- **Work item**
When you find the word "tren" in a line of the entries, please copy the whole line.

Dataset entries
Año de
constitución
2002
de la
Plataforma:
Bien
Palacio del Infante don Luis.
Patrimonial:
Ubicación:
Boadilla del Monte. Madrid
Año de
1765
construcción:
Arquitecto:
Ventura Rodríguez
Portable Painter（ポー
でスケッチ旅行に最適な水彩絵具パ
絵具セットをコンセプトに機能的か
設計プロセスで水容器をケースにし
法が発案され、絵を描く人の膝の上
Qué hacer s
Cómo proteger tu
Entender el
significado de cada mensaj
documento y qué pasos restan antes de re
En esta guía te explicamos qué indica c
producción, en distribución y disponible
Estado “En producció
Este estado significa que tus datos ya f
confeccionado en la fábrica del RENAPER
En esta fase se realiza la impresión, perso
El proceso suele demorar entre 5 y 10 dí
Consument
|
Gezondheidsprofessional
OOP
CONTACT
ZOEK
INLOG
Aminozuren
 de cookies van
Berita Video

* * *

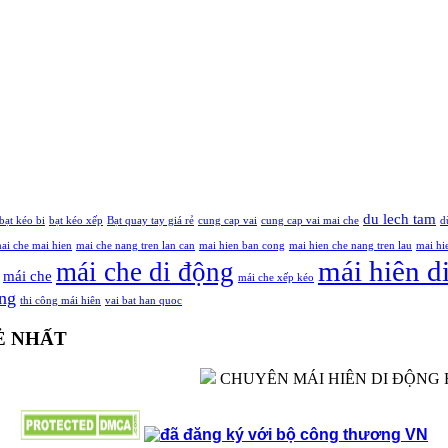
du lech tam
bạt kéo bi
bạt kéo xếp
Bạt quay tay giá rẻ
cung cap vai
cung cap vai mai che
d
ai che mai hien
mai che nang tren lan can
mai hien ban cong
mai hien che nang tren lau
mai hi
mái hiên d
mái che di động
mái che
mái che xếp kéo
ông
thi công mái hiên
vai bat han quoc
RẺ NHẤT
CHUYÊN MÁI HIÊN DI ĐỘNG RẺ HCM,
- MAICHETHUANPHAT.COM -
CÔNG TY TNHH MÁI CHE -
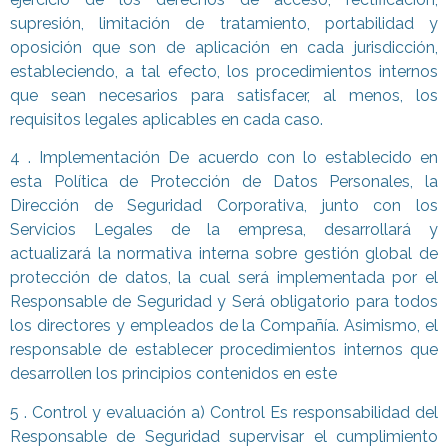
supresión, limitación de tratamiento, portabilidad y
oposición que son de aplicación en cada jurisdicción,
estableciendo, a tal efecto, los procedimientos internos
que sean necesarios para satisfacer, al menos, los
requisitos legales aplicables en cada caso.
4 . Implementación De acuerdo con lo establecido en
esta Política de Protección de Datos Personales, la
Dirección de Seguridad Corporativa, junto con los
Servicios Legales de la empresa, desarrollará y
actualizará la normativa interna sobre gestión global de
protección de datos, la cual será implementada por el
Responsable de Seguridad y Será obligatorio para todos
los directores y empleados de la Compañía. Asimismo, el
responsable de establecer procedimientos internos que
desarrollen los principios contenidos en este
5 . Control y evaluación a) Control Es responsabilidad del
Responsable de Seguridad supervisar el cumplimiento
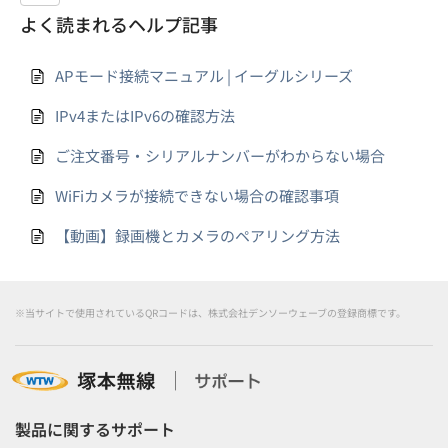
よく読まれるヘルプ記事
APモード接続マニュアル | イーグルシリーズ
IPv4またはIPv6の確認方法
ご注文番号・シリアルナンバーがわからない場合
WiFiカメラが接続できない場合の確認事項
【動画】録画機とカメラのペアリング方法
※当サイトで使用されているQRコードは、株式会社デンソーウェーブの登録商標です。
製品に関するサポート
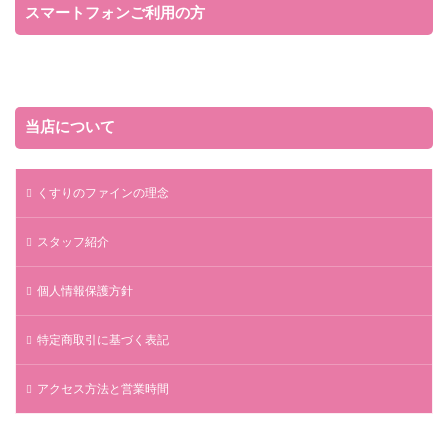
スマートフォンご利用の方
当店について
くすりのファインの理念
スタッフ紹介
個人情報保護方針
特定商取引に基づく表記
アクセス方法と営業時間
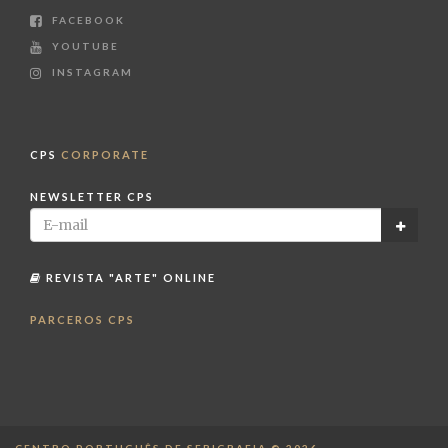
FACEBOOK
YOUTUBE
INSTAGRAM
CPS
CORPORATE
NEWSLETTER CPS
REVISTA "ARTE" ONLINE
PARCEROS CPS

- **Expected output**
mai che nang tren lan can
mai hien che nang tren lau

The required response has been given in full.